Uuml;BERSETZUNGSTHEORETISCHE ANSÄTZE IM FRÜHEN CHRISTENTUM
Eine der herausragendsten Persönlichkeiten des Altertums war Hieronymus, später bekannt als hl. Hieronymus (ca. 331– ca. 420). Hieronymus ist als Verfasser der Vulgata, der als authentisch anerkannten lateinischen Bibel, bekannt. Er wurde als Sohn christlicher Eltern in einer Stadt im Grenzgebiet zwischen Dalmatien und Pannonien, geboren. Später wurde er zum Studium nach Rom geschickt. Während der Jahre, die er dort verbrachte, erwarb er Kenntnisse in klassischer Literatur (insbesondere Vergil, Horaz und Cicero), orientalischer Philosophie und Recht.

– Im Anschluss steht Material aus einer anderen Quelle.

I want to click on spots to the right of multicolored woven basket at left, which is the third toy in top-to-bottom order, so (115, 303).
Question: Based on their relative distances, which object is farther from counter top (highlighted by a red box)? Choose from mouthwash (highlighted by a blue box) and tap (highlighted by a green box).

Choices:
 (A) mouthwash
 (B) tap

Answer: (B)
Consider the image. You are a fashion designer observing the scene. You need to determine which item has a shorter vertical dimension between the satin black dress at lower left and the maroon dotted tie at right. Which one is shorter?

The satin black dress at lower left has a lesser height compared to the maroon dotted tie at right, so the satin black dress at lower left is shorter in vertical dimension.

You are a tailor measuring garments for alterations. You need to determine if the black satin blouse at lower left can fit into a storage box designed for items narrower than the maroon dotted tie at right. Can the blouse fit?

Nach einiger Zeit gab er seine Beamtenlaufbahn im Dienste des Römischen Reiches auf, trennte sich von seinen irdischen Gütern und zog nach Osten. Während seines Aufenthalts in Antiochia, wo er mit dem Studium der griechischen Sprache begann, entdeckte er die christliche Literatur. Er zog weiter in die Wüste, in das Gebiet des heutigen Syrien, und verbrachte dort zwei Jahre in Buße. Er widmete sich dem Studium christlicher Literatur und der Bibel und erweiterte seine Kenntnisse des Hebräischen. Schließlich kehrte er nach Antiochia zurück, wo er in den Priesterstand aufgenommen wurde.
Im Jahre 382 kehrte Hieronymus nach Rom zurück, wo er als Sekretär, Dolmetscher und theologischer Berater für Papst Damasus I. tätig war. Da er sich zu dieser Zeit bereits einen Namen als Philosoph und dreisprachiger Gelehrter gemacht hatte, der mit dem Hebräischen, Griechischen und Lateinischen gleichermaßen vertraut war, beauftragte ihn der Papst mit der Übersetzung und Revision der Bibel. Hieronymus begann mit der Übersetzung des Neuen Testaments und der Psalmen, wobei er anerkannte griechische Texte als Ausgangsmaterial verwendete.
Hieronymus schrieb zu seiner Übersetzungsmethode:
„Ich […] bekenne es frei heraus, dass ich […] nicht ein Wort durch das andere, sondern einen Sinn durch den anderen ausdrücke“.
Nach Damasus' Tod im Jahre 384 fiel Hieronymus in Ungnade. Er zog sich nach Bethlehem zurück und setzte dort seine Übersetzertätigkeit fort. Nachdem er eine Übersetzung des Alten Testaments aus dem Griechischen vollendet hatte, übersetzte er es aus dem Hebräischen noch einmal neu. Er ist dafür bekannt, als erster das Alte Testament direkt aus dem Hebräischen ins Lateinische übersetzt zu haben,und nicht ausgehend von der Septuaginta, einer früheren griechischen Übersetzung der hebräischen Bibel. Trotz einigen Widerstands gegen Hieronymus' Übersetzungen wurde die lateinische Vulgata mit seiner Übersetzung des Alten und des Neuen Testaments jahrhundertelang von der römisch-katholischen Kirche verwendet.
Hieronymus war maßgeblich an der Annäherung zwischen der klassischen Kultur und dem Christentum beteiligt. Zeit seines Lebens war er eine umstrittene Figur, hatte aber auch seine Anhänger. Seine Heiligsprechung erfolgte im 8. Jahrhundert. Der Kult um seine Person wurde während einiger Zeit vernachlässigt, erfuhr aber zur Zeit der Renaissance einen erneuten Aufschwung. Er war einer jener christlichen Heiligen, die zwischen dem 14. und 17. Jahrhundert der Malerei und der Kunst im allgemeinen am häufigsten als Quelle der Inspiration dienten. Seit 1992 feiert die Federation Internationale des Traducteurs (FIT) am 30. September den Hieronymustag, den internationalen Tag der Übersetzung.